My parents rarely ever spoke about the past. Once, I was showing my dad an enormous rectangular basket with a lid that had I bought to use as a blanket box. His eyes lit up when he saw it.

“We had baskets just like that when I was a child,” he told me

I held my breath, not daring to interrupt him in case he stopped.

“When we went away on holidays, we packed everything into one of those baskets, and then we’d all get on the steam train, and go.”

My imagination was fired; a busy Glasgow train station, a steam train, hissing steam, men, women, and children, in old-fashioned clothes. I could almost smell the smoke.

Suddenly my father’s eyes widened as another old memory surfaced.
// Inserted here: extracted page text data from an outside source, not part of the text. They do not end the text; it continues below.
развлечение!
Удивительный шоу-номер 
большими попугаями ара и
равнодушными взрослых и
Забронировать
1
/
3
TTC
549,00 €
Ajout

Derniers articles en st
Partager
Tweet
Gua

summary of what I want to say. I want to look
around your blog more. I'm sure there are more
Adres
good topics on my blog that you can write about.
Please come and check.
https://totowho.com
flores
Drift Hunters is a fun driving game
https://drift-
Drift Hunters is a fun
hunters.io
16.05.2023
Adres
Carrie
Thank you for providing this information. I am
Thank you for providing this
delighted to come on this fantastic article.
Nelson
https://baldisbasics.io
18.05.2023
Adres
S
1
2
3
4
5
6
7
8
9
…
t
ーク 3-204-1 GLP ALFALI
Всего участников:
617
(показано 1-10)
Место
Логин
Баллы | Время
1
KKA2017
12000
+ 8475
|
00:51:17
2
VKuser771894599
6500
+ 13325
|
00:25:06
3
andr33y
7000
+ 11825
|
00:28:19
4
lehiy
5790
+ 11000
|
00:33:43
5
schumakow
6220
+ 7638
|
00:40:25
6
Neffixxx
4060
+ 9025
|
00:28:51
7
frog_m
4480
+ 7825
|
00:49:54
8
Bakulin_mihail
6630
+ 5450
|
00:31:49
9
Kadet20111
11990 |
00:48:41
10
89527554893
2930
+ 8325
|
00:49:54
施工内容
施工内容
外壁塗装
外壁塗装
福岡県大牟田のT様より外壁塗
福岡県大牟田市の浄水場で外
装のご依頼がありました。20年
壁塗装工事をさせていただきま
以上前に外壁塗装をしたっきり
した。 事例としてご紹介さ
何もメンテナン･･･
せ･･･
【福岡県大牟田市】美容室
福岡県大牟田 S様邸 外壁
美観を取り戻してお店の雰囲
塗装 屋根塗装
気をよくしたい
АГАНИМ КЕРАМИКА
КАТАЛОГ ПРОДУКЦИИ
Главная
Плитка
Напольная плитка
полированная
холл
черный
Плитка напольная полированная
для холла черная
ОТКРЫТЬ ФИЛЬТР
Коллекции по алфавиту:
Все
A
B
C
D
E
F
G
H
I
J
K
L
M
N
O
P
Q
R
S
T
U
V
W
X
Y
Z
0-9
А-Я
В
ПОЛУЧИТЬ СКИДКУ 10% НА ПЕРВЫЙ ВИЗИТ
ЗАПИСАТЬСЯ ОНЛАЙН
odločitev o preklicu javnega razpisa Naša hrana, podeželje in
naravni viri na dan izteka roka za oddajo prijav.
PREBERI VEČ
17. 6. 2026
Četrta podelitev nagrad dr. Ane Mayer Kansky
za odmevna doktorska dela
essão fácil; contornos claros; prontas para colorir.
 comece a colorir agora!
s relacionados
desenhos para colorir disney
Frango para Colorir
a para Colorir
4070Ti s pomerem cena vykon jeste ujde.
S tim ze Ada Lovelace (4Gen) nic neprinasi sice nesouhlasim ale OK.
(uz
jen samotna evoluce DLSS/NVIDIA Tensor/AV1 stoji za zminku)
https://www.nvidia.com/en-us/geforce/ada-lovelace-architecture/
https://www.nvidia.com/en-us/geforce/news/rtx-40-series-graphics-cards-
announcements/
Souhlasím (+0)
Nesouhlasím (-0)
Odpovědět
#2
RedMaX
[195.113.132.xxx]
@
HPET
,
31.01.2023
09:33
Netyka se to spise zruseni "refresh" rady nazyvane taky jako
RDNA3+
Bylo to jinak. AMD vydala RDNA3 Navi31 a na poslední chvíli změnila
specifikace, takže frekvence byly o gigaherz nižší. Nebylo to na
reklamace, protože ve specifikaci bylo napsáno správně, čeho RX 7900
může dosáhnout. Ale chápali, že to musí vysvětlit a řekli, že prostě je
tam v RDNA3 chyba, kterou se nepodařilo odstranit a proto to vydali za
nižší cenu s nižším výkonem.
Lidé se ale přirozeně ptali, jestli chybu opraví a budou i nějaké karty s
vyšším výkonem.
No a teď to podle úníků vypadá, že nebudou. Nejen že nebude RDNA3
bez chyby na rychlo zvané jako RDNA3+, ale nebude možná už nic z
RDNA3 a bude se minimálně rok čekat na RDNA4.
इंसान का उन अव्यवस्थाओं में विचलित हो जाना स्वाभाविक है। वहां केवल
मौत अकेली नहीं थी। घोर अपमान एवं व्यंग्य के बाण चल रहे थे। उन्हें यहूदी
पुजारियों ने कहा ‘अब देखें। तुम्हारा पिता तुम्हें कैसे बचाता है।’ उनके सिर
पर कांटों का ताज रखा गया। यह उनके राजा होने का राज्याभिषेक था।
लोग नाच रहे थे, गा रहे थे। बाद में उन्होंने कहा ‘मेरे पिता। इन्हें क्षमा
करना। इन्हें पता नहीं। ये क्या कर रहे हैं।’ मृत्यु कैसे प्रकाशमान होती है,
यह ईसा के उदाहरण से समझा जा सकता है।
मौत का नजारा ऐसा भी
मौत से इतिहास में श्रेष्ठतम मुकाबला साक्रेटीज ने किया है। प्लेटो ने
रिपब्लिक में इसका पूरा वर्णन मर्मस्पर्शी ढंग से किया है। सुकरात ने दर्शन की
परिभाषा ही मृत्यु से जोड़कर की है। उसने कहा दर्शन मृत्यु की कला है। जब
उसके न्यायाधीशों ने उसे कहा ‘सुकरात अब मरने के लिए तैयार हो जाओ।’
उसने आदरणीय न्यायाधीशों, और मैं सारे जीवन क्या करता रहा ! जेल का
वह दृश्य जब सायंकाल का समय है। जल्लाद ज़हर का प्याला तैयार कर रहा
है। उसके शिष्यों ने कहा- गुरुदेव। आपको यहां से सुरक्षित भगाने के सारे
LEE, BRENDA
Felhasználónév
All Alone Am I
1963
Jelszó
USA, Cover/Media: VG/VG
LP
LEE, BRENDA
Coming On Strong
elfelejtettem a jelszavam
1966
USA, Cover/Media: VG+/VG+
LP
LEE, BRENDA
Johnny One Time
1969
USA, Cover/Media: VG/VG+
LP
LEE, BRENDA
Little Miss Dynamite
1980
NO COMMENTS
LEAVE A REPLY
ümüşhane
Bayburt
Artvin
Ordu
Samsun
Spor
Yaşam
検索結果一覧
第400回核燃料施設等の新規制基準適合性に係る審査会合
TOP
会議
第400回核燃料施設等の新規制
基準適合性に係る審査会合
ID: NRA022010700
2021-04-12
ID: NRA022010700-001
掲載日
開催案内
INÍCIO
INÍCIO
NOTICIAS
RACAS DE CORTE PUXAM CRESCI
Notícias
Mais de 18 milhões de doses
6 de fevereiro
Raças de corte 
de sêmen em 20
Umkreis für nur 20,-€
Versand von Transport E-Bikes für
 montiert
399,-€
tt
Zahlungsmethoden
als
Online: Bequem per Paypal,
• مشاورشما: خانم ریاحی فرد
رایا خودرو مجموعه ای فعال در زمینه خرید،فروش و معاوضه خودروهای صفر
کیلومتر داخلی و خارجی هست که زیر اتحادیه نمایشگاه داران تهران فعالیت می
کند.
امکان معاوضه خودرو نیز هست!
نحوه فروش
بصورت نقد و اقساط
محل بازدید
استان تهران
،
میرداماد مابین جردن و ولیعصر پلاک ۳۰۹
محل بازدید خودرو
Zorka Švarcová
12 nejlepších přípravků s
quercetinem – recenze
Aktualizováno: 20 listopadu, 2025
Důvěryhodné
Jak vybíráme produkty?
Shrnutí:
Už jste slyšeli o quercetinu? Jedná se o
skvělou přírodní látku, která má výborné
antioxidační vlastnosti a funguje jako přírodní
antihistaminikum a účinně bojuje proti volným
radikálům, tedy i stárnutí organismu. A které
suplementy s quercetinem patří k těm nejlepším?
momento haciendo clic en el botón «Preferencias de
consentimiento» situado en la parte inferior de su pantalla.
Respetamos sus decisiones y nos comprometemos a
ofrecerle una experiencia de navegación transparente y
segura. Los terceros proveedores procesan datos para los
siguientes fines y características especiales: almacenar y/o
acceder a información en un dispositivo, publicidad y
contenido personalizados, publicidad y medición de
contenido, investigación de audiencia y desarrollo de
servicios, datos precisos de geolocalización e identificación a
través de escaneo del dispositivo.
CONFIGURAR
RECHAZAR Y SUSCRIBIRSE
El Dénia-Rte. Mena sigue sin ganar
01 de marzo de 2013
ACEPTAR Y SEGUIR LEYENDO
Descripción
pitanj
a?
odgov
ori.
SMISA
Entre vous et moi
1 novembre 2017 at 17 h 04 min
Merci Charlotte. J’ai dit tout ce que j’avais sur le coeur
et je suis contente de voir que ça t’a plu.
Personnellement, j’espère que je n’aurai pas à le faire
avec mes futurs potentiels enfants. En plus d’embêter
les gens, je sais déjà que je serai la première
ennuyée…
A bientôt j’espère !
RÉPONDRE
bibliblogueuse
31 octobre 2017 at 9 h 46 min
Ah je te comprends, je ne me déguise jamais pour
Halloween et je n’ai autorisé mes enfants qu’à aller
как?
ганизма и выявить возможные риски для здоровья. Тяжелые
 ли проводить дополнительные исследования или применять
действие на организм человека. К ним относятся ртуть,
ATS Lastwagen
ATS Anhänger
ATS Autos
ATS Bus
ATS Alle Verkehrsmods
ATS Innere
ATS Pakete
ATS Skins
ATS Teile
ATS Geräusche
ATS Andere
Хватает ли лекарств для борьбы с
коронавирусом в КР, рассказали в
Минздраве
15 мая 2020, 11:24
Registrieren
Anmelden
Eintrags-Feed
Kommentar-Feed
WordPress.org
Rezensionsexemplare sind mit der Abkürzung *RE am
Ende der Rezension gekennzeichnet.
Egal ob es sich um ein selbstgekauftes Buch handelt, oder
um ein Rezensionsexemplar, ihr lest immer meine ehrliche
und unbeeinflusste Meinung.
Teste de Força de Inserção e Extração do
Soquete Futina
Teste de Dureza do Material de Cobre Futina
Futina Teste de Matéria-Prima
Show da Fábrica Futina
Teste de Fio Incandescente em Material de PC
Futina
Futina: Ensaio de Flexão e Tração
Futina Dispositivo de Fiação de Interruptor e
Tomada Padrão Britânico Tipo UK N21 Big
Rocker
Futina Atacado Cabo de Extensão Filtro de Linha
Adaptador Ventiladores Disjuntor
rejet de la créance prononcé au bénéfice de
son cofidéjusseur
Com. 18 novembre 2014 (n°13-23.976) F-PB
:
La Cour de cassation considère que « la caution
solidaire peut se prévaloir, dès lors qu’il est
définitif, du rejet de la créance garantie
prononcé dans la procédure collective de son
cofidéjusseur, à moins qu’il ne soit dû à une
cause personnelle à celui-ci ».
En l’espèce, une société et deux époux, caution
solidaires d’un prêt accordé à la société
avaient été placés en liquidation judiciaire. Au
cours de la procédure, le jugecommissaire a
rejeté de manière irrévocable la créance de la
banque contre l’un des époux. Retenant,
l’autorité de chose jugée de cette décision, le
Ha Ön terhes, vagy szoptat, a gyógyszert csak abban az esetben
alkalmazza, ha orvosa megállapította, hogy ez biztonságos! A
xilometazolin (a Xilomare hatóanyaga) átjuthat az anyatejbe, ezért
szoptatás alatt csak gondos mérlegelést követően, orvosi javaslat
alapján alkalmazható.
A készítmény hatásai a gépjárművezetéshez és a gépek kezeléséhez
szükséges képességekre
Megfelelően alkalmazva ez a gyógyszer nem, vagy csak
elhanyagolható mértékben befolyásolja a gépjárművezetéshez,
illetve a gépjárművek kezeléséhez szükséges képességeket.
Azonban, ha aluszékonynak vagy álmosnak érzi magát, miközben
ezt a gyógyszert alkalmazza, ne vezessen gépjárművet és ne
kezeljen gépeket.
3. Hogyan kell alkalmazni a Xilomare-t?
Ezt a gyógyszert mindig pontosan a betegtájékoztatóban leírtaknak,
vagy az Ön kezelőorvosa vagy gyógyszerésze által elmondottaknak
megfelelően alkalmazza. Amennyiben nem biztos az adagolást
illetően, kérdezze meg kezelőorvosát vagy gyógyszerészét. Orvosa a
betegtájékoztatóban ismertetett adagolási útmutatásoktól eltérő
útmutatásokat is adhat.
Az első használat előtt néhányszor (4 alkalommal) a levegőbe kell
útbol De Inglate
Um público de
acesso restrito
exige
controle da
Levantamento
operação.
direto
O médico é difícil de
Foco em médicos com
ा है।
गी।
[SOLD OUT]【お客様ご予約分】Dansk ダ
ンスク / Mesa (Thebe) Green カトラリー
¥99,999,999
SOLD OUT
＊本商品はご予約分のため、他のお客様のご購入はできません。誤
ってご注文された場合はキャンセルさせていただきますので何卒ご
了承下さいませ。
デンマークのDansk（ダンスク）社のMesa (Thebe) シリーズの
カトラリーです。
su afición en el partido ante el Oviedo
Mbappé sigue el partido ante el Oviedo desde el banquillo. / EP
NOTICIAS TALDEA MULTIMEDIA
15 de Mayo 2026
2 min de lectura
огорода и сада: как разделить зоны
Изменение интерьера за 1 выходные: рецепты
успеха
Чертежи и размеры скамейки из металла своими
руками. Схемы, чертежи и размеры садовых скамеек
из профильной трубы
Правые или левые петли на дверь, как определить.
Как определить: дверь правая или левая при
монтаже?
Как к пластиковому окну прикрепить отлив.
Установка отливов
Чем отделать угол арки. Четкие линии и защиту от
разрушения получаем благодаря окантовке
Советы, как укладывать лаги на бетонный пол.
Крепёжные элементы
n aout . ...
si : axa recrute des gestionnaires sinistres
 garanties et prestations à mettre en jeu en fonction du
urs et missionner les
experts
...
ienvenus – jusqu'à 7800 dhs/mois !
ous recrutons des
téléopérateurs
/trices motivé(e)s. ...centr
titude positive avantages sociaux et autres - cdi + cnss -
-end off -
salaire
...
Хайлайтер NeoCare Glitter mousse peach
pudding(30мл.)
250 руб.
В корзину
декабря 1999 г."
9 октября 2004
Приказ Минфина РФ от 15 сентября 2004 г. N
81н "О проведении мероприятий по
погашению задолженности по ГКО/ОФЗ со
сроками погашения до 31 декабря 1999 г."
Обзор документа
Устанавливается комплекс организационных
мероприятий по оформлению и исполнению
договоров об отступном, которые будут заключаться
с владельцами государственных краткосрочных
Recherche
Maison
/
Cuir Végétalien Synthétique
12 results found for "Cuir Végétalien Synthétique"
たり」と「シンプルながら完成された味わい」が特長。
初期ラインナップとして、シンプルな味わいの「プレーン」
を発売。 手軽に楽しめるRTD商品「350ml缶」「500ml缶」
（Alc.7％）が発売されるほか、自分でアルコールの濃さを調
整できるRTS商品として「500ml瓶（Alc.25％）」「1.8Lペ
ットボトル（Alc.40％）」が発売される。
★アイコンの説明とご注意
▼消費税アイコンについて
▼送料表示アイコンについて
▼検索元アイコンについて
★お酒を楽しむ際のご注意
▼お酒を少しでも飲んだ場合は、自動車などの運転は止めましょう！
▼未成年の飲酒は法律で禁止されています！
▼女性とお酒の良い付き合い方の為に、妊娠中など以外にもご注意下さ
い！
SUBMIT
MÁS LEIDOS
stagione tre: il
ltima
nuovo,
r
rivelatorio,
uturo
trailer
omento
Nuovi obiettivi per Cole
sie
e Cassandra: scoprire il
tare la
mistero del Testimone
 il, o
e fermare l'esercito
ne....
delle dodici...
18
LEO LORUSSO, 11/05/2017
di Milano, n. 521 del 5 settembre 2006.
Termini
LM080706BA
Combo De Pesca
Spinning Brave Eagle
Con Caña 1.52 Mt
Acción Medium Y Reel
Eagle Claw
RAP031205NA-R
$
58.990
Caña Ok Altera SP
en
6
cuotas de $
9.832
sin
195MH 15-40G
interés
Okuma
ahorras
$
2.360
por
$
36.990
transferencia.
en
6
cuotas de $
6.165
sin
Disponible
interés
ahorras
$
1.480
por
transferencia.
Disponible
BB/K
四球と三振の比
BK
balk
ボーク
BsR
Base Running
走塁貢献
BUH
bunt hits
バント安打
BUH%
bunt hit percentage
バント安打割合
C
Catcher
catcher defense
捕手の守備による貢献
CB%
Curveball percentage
“My grandfather, ‘Papa Rowley’ was a huge man, six feet tall and built like a Highlander. I remember one year when someone tried to pick his pocket.  He was carrying that basket on his shoulder and the pick-pocket must have seen him swaying because he had been drinking and thought he was fair game.”

I gasped with the surprise of such an insight.

“As soon as his hand went in Papa Rowley’s pocket, Papa’s arm flew back and caught him by the hand. The pick-pocket yelped and let go of the money, it bounced all over the platform. Everyone else was running around picking up the money, and rushing up to give it back to Papa.”

He chuckled under his breath, and as quickly as the moment had come, it was gone.